Features

Main Features

  • Earley parser, capable of parsing any context-free grammar

    • Implements SPPF, for efficient parsing and storing of ambiguous grammars.

  • LALR(1) parser, limited in power of expression, but very efficient in space and performance (O(n)).

    • Implements a parse-aware lexer that provides a better power of expression than traditional LALR implementations (such as ply).

  • EBNF-inspired grammar, with extra features (See: Grammar Reference)

  • Builds a parse-tree (AST) automagically based on the grammar

  • Stand-alone parser generator - create a small independent parser to embed in your project.

  • Flexible error handling by using a “puppet parser” mechanism (LALR only)

  • Automatic line & column tracking (for both tokens and matched rules)

  • Automatic terminal collision resolution

  • Standard library of terminals (strings, numbers, names, etc.)

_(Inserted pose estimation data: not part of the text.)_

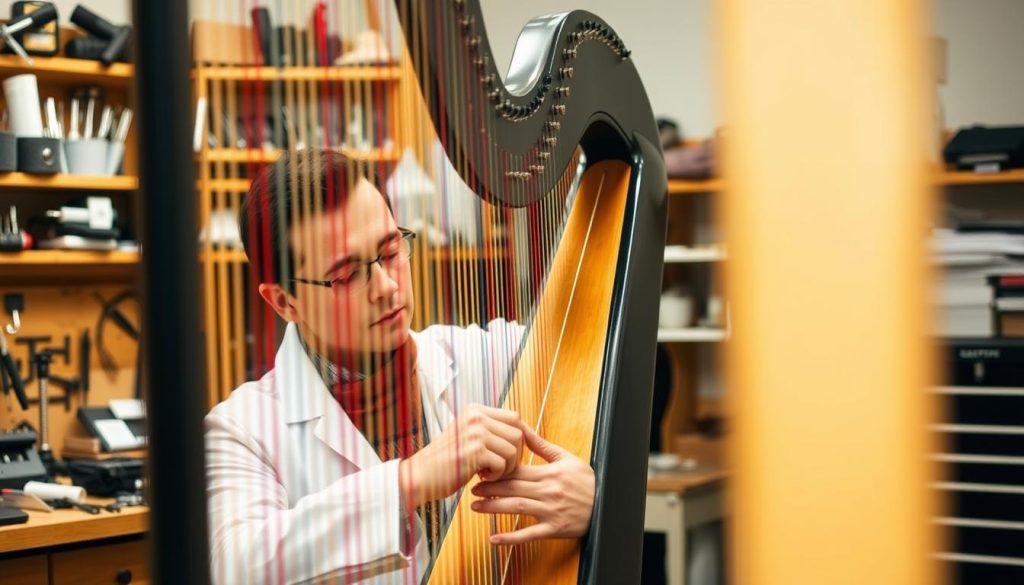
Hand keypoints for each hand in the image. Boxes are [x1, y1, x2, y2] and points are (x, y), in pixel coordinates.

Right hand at [399, 404, 523, 507]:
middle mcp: (476, 417)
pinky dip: (496, 476)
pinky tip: (481, 477)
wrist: (419, 476)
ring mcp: (475, 433)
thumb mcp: (467, 435)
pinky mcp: (474, 452)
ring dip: (506, 467)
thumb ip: (490, 429)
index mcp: (475, 410)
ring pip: (513, 450)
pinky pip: (503, 464)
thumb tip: (524, 432)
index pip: (514, 417)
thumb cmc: (446, 460)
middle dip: (515, 455)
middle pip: (517, 433)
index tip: (513, 453)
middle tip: (499, 467)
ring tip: (488, 472)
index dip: (520, 437)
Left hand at [470, 423, 594, 544]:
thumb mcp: (566, 458)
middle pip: (513, 488)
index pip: (517, 471)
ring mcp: (551, 511)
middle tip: (472, 487)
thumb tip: (522, 428)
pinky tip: (494, 539)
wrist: (608, 503)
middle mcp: (549, 491)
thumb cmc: (586, 481)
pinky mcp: (554, 529)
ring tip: (476, 506)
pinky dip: (511, 538)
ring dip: (494, 507)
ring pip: (517, 507)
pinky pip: (529, 534)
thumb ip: (541, 446)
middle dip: (490, 488)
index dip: (497, 471)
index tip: (481, 470)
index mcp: (550, 473)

  • Unicode fully supported

  • Extensive test suite

  • MyPy support using type stubs

  • Python 2 & Python 3 compatible

  • Pure-Python implementation

Read more about the parsers

Extra features

  • Import rules and tokens from other Lark grammars, for code reuse and modularity.

  • Support for external regex module (see here)

  • Import grammars from Nearley.js (read more)

  • CYK parser

  • Visualize your parse trees as dot or png files (see_example)

Experimental features

  • Automatic reconstruction of input from parse-tree (see examples)

Planned features (not implemented yet)

  • Generate code in other languages than Python

  • Grammar composition

  • LALR(k) parser

  • Full regexp-collision support using NFAs